* **PAGE TEXT**:

┌──

Laurent series for algebraic functions

[the_pulp]

TL;DR Summary

Is there a kind of "Laurent Serie" for each algebraic function over it´s whole Riemann Surface? Perhaps using radicals in the approximation?

Hi, I'm writting because I sort of had an idea that looks that it should work but, I did not find any paper talking about it. I was thinking about approximating something like algebraic functions. That is to say, a function of a complex variable z,(probably multivalued) that obeys something like:

p₁(z)*y^n + p₂(z)*y^(n-1) + ... + p_n+1(z)*y^0 = 0

I know that given that this is probably multivalued, we have to impose some kind of branch cut and, as a consequence, in general, we can not generate a laurent series using the general formula to obtain its coefficients:

a_n =1/(2*pi*i)* ∫_γ y(z)/(z-c)^(n+1) * dz

In general, what happens is that there is some kind of issue when the loop crosses the branch cut given that when it does, the function does not return to its original value. However, what I thought is that, for example (just to simplify the explanation), for a "bivalued" algebraic function, given that after 2 loops, the function returns to its original value, something like this should work:

a_n/2 =1/(4*pi*i)* ∫_γ y(z)/(z-c)^(n/2+1) * dz

y(z) = ∑a_n/2*z^n/2

In this case γ should be a curve that goes around c two times.

(note that give the "n/2" in the exponent of z, we are approximating the "bivalued" function "y(z)" with "bivalued" "monomials" -so we have apples and apples in both sides of the equation-)

└──

(Records from a data collection)
┌──

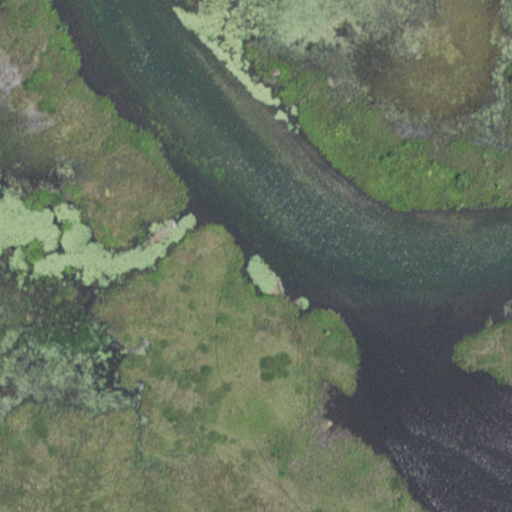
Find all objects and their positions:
river: (484, 285)
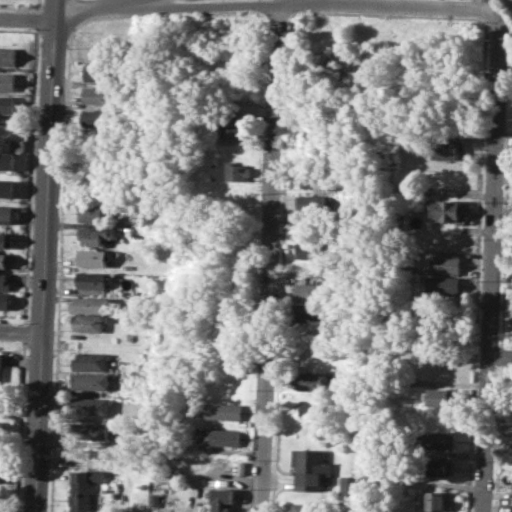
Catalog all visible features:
road: (129, 4)
road: (140, 6)
road: (57, 9)
building: (8, 55)
building: (9, 56)
building: (94, 72)
building: (100, 72)
building: (8, 81)
building: (8, 81)
building: (98, 95)
building: (99, 95)
building: (8, 104)
building: (9, 104)
building: (98, 118)
building: (95, 119)
building: (234, 124)
building: (233, 126)
building: (446, 149)
building: (448, 149)
road: (498, 155)
building: (7, 159)
building: (8, 159)
building: (233, 171)
building: (233, 172)
building: (323, 178)
building: (314, 182)
building: (7, 187)
building: (7, 187)
building: (317, 202)
building: (317, 203)
building: (448, 210)
building: (450, 210)
building: (7, 212)
building: (7, 213)
building: (91, 213)
building: (94, 213)
building: (149, 221)
building: (92, 236)
building: (93, 236)
building: (6, 239)
building: (7, 239)
building: (315, 248)
building: (308, 249)
building: (94, 256)
building: (92, 257)
road: (271, 258)
building: (6, 260)
building: (6, 260)
building: (446, 264)
building: (447, 264)
road: (43, 265)
building: (4, 280)
building: (90, 280)
building: (92, 280)
building: (5, 282)
building: (442, 284)
building: (443, 285)
building: (310, 292)
building: (314, 292)
building: (4, 300)
building: (5, 300)
building: (90, 304)
building: (91, 305)
building: (309, 311)
building: (310, 312)
building: (87, 322)
building: (89, 323)
road: (19, 332)
road: (501, 355)
building: (89, 361)
building: (91, 361)
building: (1, 365)
building: (0, 366)
building: (89, 380)
building: (312, 380)
building: (90, 381)
building: (312, 381)
building: (226, 385)
building: (440, 396)
building: (442, 396)
building: (89, 405)
building: (90, 405)
building: (309, 407)
building: (313, 408)
building: (223, 411)
building: (224, 411)
building: (1, 429)
building: (89, 431)
building: (98, 432)
building: (222, 437)
building: (223, 437)
building: (438, 440)
building: (440, 440)
building: (246, 453)
building: (437, 466)
building: (312, 467)
building: (440, 467)
building: (312, 470)
building: (0, 473)
building: (1, 473)
building: (352, 485)
building: (349, 486)
building: (82, 488)
building: (83, 488)
building: (223, 500)
building: (436, 500)
building: (438, 500)
building: (304, 506)
building: (302, 507)
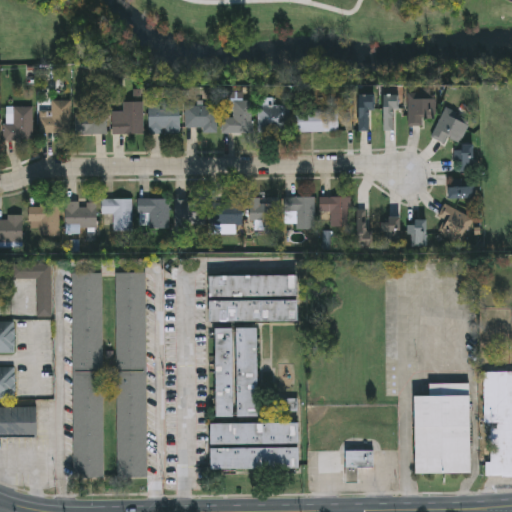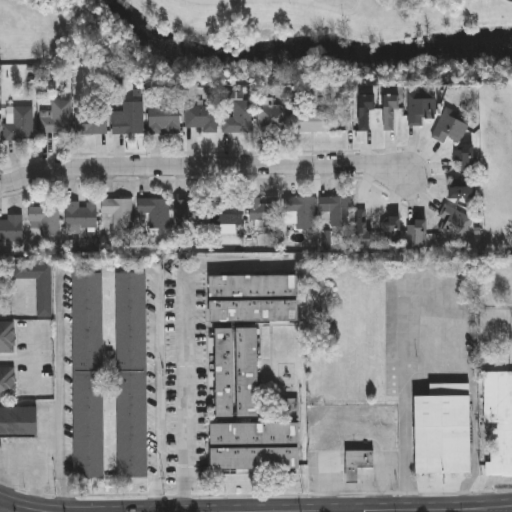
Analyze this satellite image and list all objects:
road: (217, 3)
park: (266, 40)
building: (421, 112)
building: (421, 113)
building: (392, 114)
building: (367, 115)
building: (367, 115)
building: (392, 115)
building: (275, 119)
building: (59, 120)
building: (166, 120)
building: (203, 120)
building: (203, 120)
building: (240, 120)
building: (275, 120)
building: (59, 121)
building: (131, 121)
building: (131, 121)
building: (166, 121)
building: (241, 121)
building: (318, 123)
building: (93, 124)
building: (93, 124)
building: (319, 124)
building: (21, 125)
building: (21, 126)
building: (452, 131)
building: (452, 131)
building: (465, 160)
building: (465, 160)
road: (205, 166)
building: (463, 190)
building: (463, 191)
building: (338, 211)
building: (338, 212)
building: (191, 213)
building: (191, 213)
building: (228, 213)
building: (303, 213)
building: (303, 213)
building: (119, 214)
building: (228, 214)
building: (120, 215)
building: (154, 215)
building: (154, 215)
building: (266, 215)
building: (267, 215)
building: (81, 217)
building: (82, 218)
building: (45, 220)
building: (46, 221)
building: (456, 225)
building: (456, 226)
building: (11, 230)
building: (11, 230)
building: (365, 230)
building: (365, 230)
building: (392, 232)
building: (392, 232)
building: (419, 234)
building: (419, 235)
road: (108, 267)
building: (253, 287)
building: (25, 292)
building: (26, 293)
building: (255, 300)
building: (253, 311)
road: (3, 314)
building: (7, 339)
building: (7, 339)
road: (35, 357)
road: (18, 359)
building: (224, 373)
building: (246, 373)
building: (239, 374)
building: (132, 376)
building: (88, 377)
building: (88, 377)
building: (132, 377)
road: (443, 377)
building: (7, 384)
building: (8, 385)
road: (187, 393)
building: (19, 424)
building: (19, 424)
building: (499, 424)
building: (499, 425)
building: (442, 431)
building: (445, 431)
building: (253, 447)
building: (256, 448)
road: (19, 460)
building: (358, 464)
building: (359, 464)
road: (4, 472)
road: (37, 485)
road: (353, 485)
road: (254, 511)
road: (344, 511)
road: (442, 511)
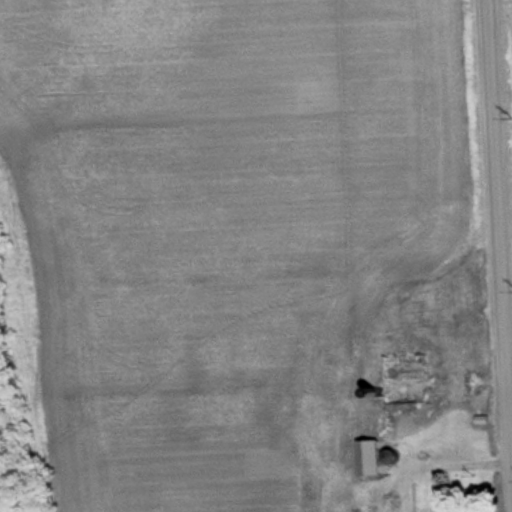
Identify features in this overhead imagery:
road: (497, 256)
building: (416, 380)
building: (376, 458)
building: (353, 511)
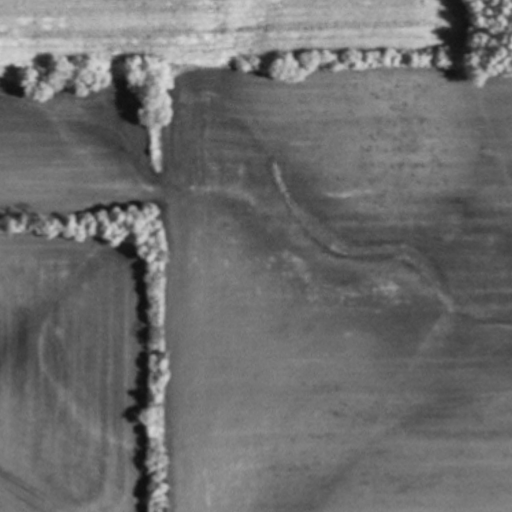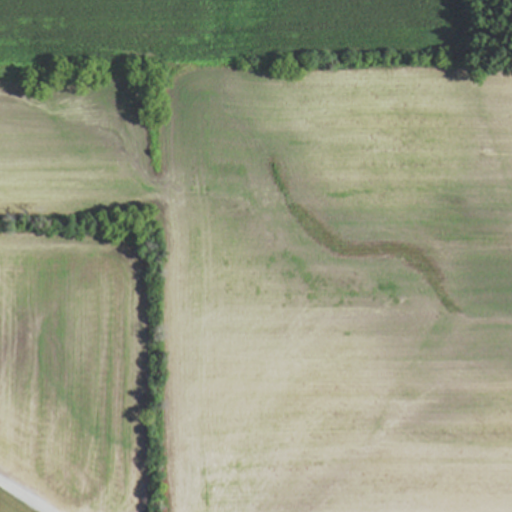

└──

* **THE TASKS**:
(1) In the forum post on Laurent series for algebraic functions, how many times should the curve γ go around c in the bivalued case?
(2) Edit the listing lines from the line with "Analyze this satellite" to the line with "building: (21, 126)", changing "park" to "garden" and leaving everything else as it is. Return only those lines.
The forum post and the listing have no connection to each other.

* **ANSWERS IN ORDER**:
(1) Two times.

(2)
Analyze this satellite image and list all objects:
road: (217, 3)
garden: (266, 40)
building: (421, 112)
building: (421, 113)
building: (392, 114)
building: (367, 115)
building: (367, 115)
building: (392, 115)
building: (275, 119)
building: (59, 120)
building: (166, 120)
building: (203, 120)
building: (203, 120)
building: (240, 120)
building: (275, 120)
building: (59, 121)
building: (131, 121)
building: (131, 121)
building: (166, 121)
building: (241, 121)
building: (318, 123)
building: (93, 124)
building: (93, 124)
building: (319, 124)
building: (21, 125)
building: (21, 126)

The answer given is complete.